Apakah ini karena saya tidak menyukai anak-anak lagi? Apakah saya bahkan menginginkan anak? Apakah semua ini sia-sia? Apakah saya membuat kesalahan?

Wajahku terasa panas saat aku berjalan keluar dari klinik. Tubuhku berjalan dengan autopilot. Rasa sakit fisik dan emosional terlalu banyak. Bagaimana saya bisa menjadi ibu yang baik? Aku sendiri pun tidak tahu? Bagaimana saya bisa mengajari manusia lain cara hidup?

Tidak ada versi Apa yang Diharapkan Ketika Anda Mengharapkan untuk wanita transgender yang mencoba untuk menghidupkan kembali penis mereka. Tidak ada pedoman bagi wanita transgender yang mencoba membuat pacarnya hamil. Tapi saat rasa sakit fisik dan emosional dari hair removal mereda, saya ingat mengapa saya memulai perjalanan ini, dan kerinduan mendalam untuk representasi fisik Joanne dan saya, cinta kami. Seorang manusia kecil untuk mengalami hidup dengan.

Saya ingat cerita serupa dari orang tua cisgender dan teman-teman yang memiliki krisis pra-bayi mereka sendiri. Orang tua mana yang tidak takut sebelum anaknya lahir? Perasaan saya tidak berbeda dengan orang tua lain, cis atau trans.

Saat saya duduk dalam pengalaman maskulinitas dan feminitas ini, saya melihat anak kecil berambut coklat/berambut cokelat di mata pikiran saya.

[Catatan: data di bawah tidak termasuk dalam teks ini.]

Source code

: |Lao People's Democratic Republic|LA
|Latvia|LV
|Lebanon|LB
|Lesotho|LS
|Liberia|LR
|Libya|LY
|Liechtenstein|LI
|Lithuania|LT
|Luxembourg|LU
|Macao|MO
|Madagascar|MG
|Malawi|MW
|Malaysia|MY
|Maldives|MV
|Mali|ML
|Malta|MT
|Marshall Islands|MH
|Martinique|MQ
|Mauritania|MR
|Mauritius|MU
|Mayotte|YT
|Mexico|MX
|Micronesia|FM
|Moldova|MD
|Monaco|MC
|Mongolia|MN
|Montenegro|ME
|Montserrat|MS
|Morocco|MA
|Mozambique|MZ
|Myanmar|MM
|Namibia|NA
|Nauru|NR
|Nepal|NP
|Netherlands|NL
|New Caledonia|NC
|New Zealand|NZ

Saya melihat seorang manusia kecil siap untuk menghadapi dunia yang sulit ini. Saya harap mereka sama bersemangatnya untuk bertemu saya seperti saya bertemu mereka.

lara amerika adalah seorang seniman dan pemain yang tinggal di Manhattan. Dia adalah pendiri Comic Girl Coffee, kedai kopi dan komik inklusif yang aneh di North Carolina.